▸ **Text passage**
------------

[osmosis-dev] Announcement of the OSMbin file-format

Brett Henderson brett at bretth.com
Wed Feb 4 20:54:10 GMT 2009


Karl Newman wrote:
> On Wed, Feb 4, 2009 at 5:16 AM, <marcus.wolschon at googlemail.com 
> <mailto:marcus.wolschon at googlemail.com>> wrote:
>
>     On Thu, 05 Feb 2009 00:02:37 +1100, Brett Henderson
>     <brett at bretth.com <mailto:brett at bretth.com>>
>     wrote:
>     > Good stuff!
>     >
>     > I'd like to play with the dataset support in particular.  A
>     persistence
>     > mechanisms that doesn't rely on a full database would be very
>     useful.
>     >  From your docs on the Osmosis/DetailedUsage page it looks like you
>     > don't have full dataset support yet.  Is that something you plan
>     to add?
>
>     Yes I do.
>     Random access is already working but streaming access is not
>     implemented
>     yet.
>     I am still thinking about how to
>     create a ReleasableIterator that can return all nodes AND ways AND
>     relations.
>
>     Also the reading of a bounding-box is still memory-bound as I need to
>     know all nodes to know what ways and relations to return. And I need
>     to keep note on what ways/relations I have already returned to not
>     return
>     them twice.
>     Any hints where in osmosis I may look? I guess you had to do similar
>     bookkeeping in other tasks already.
>
>
> Look at the IdTracker interface (core.filter.common) and see how it's 
> used in the AreaFilter task (core.filter.v0_6).
Another class to checkout is 
org.openstreetmap.osmosis.core.customdb.v0_6.impl.DatasetStoreReader 
which provides the dataset implementation for my customdb storage.  It 
inherits much of its functionality from 
org.openstreetmap.osmosis.core.filter.v0_6.impl.BaseDatasetReader (I 
don't know why I put it in that package ...).  As Karl suggests it uses 
IdTracker instances to keep track of all the ids in the bbox.  The 
customdb storage uses a quadtile mechanism for identifying nodes, and 
either quadtiles or node_way relations to identify ways.  That side 
worked reasonably well from memory.  The real performance problems with 
it came when trying to stream out the data associated with the ids.  
Pulling out the data associated with each id required a lot of disk 
seeking which never performed well.  I'm hoping that the osmbin 
implementation will work better there.

------------

▸ **Source data**

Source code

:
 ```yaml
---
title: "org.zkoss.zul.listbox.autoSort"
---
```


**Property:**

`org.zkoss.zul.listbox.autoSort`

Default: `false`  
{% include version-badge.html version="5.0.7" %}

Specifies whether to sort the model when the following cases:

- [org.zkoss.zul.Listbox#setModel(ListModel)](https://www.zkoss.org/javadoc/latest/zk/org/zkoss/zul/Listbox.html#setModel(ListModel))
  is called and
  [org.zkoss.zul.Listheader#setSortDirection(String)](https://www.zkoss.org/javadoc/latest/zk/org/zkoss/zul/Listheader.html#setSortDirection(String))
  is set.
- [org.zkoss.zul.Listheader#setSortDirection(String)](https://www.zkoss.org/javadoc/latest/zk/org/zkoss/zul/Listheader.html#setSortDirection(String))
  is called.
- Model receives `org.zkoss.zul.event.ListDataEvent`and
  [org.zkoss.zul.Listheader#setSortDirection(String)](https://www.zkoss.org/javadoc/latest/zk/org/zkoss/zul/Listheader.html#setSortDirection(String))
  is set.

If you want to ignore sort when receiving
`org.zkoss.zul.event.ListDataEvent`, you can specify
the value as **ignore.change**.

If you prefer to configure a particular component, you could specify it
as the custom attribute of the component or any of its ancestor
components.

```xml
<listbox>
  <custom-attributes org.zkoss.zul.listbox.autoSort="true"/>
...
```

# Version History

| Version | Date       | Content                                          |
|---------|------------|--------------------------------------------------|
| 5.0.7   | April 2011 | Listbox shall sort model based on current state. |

------------

▸ **Work item**
In the OSMbin mailing-list post, what made streaming out the data for the ids perform poorly in the customdb storage?

▸ **Result for this task**
Pulling out the data associated with each id required a lot of disk seeking.